Among participants who achieved responses, the median PFS was 8.5 months (95% CI, 5.4-13.4) in the ITT population, 8.5 months (95% CI, 5.3-13.4) in the triple-class refractory subgroup, and 17.3 months (95% CI, 5.3-NE) in the EMD subgroup. The median OS in the ITT population, the triple-class refractory subgroup, and the EMD subgroup was 11.6 months (95% CI, 9.3-15.4), 11.2 months (95% CI, 7.7-13.2), and 6.5 months (95% CI, 5.1-9.7), respectively.
With regard to safety, the combination did not show any new safety signals, proving to be consistent with previously reported findings. The most commonly reported grade 3 or 4 adverse effects (AEs) included neutropenia (79%), thrombocytopenia (76%), and anemia (43%).
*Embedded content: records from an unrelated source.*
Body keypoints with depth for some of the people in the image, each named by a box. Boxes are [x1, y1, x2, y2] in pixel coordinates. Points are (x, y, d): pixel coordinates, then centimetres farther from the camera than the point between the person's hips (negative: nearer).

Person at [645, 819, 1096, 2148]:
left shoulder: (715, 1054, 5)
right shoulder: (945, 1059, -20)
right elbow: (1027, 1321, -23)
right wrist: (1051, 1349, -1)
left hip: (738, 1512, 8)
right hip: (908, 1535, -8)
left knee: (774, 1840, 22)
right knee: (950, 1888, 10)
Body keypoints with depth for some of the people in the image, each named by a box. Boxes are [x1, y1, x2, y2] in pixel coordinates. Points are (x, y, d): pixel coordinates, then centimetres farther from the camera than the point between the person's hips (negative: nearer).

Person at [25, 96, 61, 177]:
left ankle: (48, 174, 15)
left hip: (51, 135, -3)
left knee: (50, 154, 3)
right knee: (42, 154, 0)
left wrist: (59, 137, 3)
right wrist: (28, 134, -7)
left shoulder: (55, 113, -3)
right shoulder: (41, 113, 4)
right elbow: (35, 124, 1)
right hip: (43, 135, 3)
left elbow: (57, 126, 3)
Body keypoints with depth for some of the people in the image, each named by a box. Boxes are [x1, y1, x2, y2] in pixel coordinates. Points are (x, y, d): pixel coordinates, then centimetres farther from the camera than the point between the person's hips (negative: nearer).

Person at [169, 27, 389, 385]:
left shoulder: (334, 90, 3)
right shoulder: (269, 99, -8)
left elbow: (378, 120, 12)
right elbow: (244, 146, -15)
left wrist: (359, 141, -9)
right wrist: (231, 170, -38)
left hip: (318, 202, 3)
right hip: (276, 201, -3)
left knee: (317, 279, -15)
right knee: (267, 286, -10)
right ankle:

The most commonly experienced non-hematologic toxicity that was grade 3 or 4 in severity was pneumonia (10%).
Results from an exploratory analysis of time to next treatment also reported during the meeting showed that the melflufen regimen resulted in disease stabilization in 69% of participants; this translated to a median time to next treatment of 5.8 months in the overall population, including those with triple-refractory disease and those with EMD.3
Although these data proved to be consistent with previous findings of time to next treatment in this population, it was the first report to examine this measurement in a population with such advanced disease, according to investigators.
At an earlier analysis presented during the 2019 ASH Annual Meeting, a total of 97 patients comprised the heavily-refractory subgroup and the ORR with melflufen/dexamethasone was 24%.4 Moreover, the median PFS was 4 months, the median OS was 11.3 months, and the median DOR was 7.5 months.
The analysis of the ITT population shared during the meeting showed that of the 125 patients included in this group, the median lines of prior therapy received was 5, 97% of patients were refractory to their last line of therapy, 71% were triple-class refractory, and 32% had EMD. In this population, the ORR reported with melflufen was 29%, with a clinical benefit rate of 37%.
In the subgroup of patients with EMD, which was comprised of 42 patients, the ORR was 24%, the median PFS was 3 months, the median OS was 8.1 months, and the median DOR was 5.1 months.
The FDA-approved sEAPort trial (OP-110) will further examine melflufen in combination with dexamethasone in US patients with triple-class refractory multiple myeloma.5 To participate, patients will need to have received at least 2 previous lines of treatment and be triple-class refractory or intolerant to at least 1 PI, 1 IMiD, and 1 anti-CD38 antibody.
The primary end point of the trial is safety and tolerability with a specific focus on serious AEs and non-serious events that are grade 3 or higher in severity. The secondary end point of the trial is ORR per investigator assessment, and an exploratory end point of the trial will focus on disease-associated pain and quality of life based on patient-reported outcomes.